Ей больше не удается почувствовать себя целой. Лежа в большой постели, она проводит рукой по лбу, трет глаза, с силой надавливая на веки пальцами. Ее челюсти – словно две изношенные пластины. Вкус горечи во рту не проходит. Бланш ужасно страдает, ей хочется стонать, но ни один звук не выходит из ее горла, голос убегает, вытекает из нее. Это неудивительно, ведь Бланш стала похожа на дуршлаг, она вся сочится через дыры в собственной горящей коже.
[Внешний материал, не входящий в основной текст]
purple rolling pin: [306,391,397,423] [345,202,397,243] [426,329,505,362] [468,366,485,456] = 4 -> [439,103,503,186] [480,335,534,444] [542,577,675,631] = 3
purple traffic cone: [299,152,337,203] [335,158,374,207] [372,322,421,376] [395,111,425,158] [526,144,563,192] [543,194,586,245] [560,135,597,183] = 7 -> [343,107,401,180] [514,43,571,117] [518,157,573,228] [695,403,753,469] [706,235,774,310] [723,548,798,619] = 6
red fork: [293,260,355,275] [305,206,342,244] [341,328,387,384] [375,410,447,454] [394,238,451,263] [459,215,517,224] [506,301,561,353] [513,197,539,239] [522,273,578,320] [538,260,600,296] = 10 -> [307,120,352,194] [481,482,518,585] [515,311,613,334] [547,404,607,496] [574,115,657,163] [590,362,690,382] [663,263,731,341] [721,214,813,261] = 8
Исчезает на глазах. Наконец, настало время осознать, что она перестала быть собой без… Без чего? Давай! Скажи! Наберись мужества! Без этого взгляда, от которого все внутри тебя таяло? Ее живот глубоко несчастен без спины, к которой он прижимался с таким ощущением счастья, ее рука тщетно ищет губы, которые гладили ее пальцы, все ее существо горько оплакивает его. Она пытается найти выход, чтобы скорее заткнуть все дыры, залатать их, заделать, замазать, попытаться удержать то немногое, что у нее есть, избавиться от боли. Итак, что у нее есть? Что принадлежит только ей? Что делало ее ею ? Раньше. До сих пор. Поторопись.
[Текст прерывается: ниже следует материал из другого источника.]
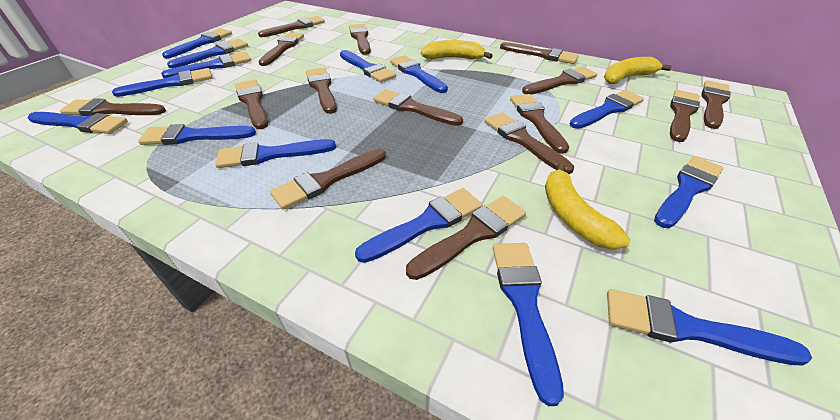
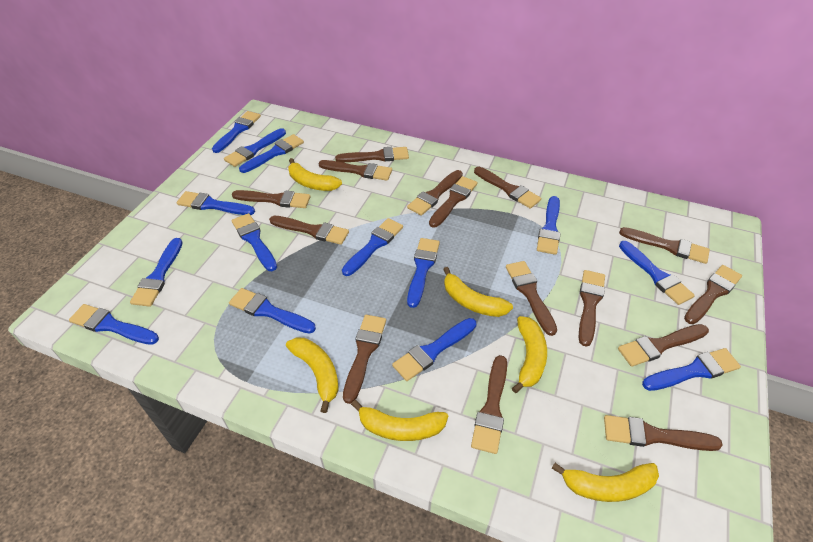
yellow banana: [421,40,493,59] [545,162,631,250] [604,57,672,84] = 3 -> [286,338,339,413] [288,158,342,191] [351,400,448,441] [443,267,513,317] [512,316,547,393] [552,463,659,502] = 6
Твоя жизнерадостность, часто беспричинная, когда ты встаешь утром с кровати.
Твое желание выудить слова в горле тех, кто отвык их произносить, вытащить их на поверхность, шаг за шагом, осторожно, цепляя друг за друга.
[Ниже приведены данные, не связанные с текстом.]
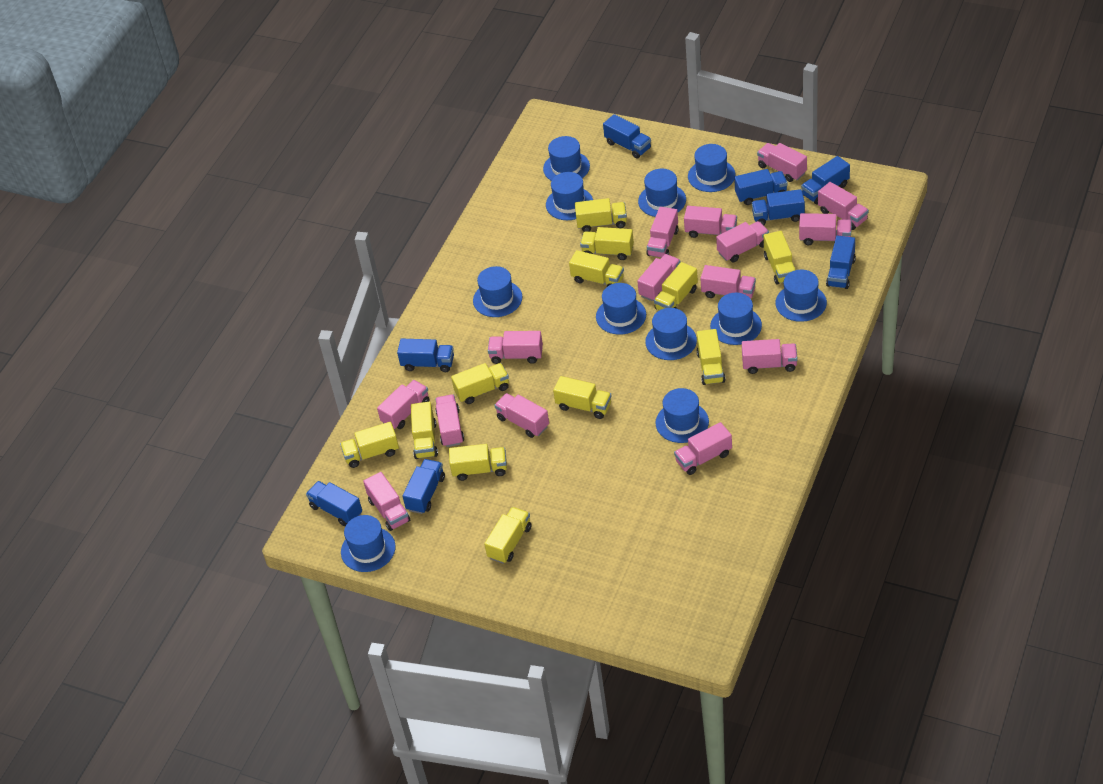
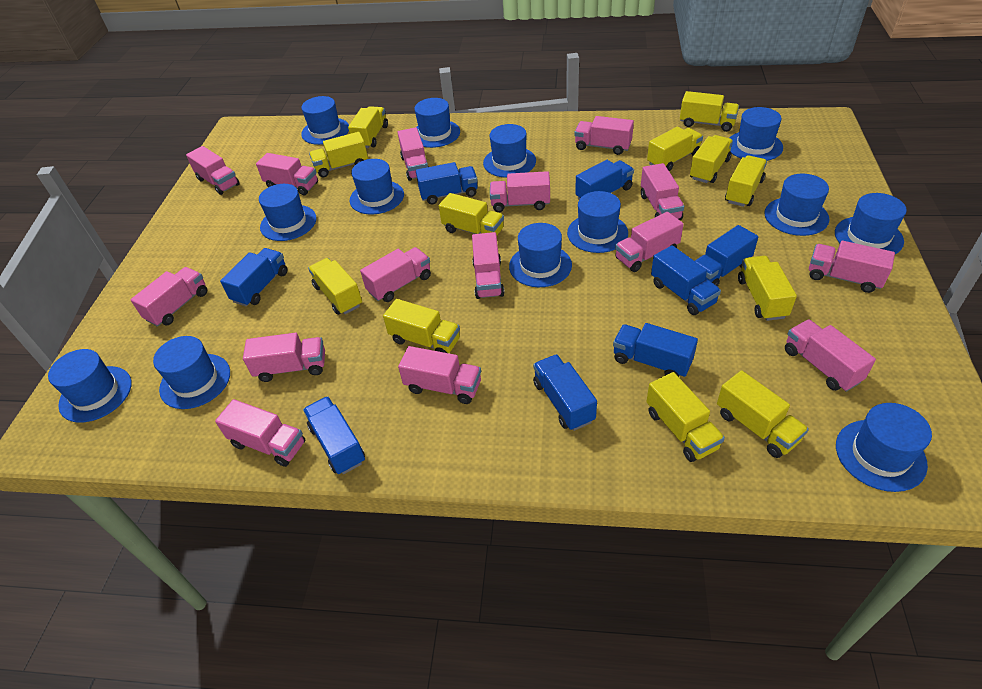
blue hat: [341,515,396,572] [473,266,522,317] [543,136,590,181] [546,172,593,220] [596,283,646,335] [638,169,686,217] [645,308,697,360] [655,388,709,443] [688,144,736,192] [710,293,762,345] [775,270,827,322] = 11 -> [48,349,131,423] [153,336,230,409] [259,184,316,241] [301,96,349,145] [350,159,404,214] [414,98,460,148] [483,124,536,178] [509,223,572,287] [567,191,628,253] [729,107,783,161] [764,174,830,236] [835,193,907,254] [836,403,932,492] = 13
Твое тело, которое всегда любило танцевать с другими, ты даже не знаешь почему.
И
твой
маленький
синий
чемодан.
Бланш сознает, как ее тело ползет на четвереньках к двери, до ниши, куда она поставила чемодан несколько недель назад. Она нащупывает его в темноте, хватает и изо всех сил прижимает к груди. Металлические замки впиваются ей в грудь, она втягивает живот, сутулит плечи, желая сильнее вжать синий чемодан в свое сердце, и он коробится, хрустит; невзирая на боль, Бланш сжимает его еще крепче, кусает губы, ей необходимо ощутить его в своей плоти, она стоит на коленях, чувствуя, как кожа живота прилипает к спине, и наконец, сквозь зубы, из ее рта вырывается крик. Утрамбованный песок ее детства с грохотом прорывает вода.
Спустя мгновение четыре стены комнаты раскачиваются вокруг ее искаженного рыданием лица. Пик. Пок. Пик-пик-пик, пок-пок-пок . Ее плечи подскакивают, словно град, бьющийся об железную крышу ее сердца. И вот она уже плачет всем своим телом.
* * *
Они ее ждут, молча собравшись вокруг стола. Интересно, как давно? Дверь комнаты, где проходят занятия творческой мастерской, затворяется за спиной молодой женщины.
«У вас торжественный вид. Мне сесть в центр? Похоже, командуете здесь вы. Я никогда еще не приходила последней. У нас с вами не больше двух часов, вы правы, Габриэль. И все надо делать вовремя, совершенно верно. Как странно вы на меня смотрите… У меня такое ощущение, что вы взвешиваете каждое мое слово. Это я вас этому научила? Надо же, похоже, я перестаралась. И лишилась ваших улыбок. Неудивительно, сейчас я лишена всего».
Од ворчит при виде пакета, который Бланш только что положила на стол.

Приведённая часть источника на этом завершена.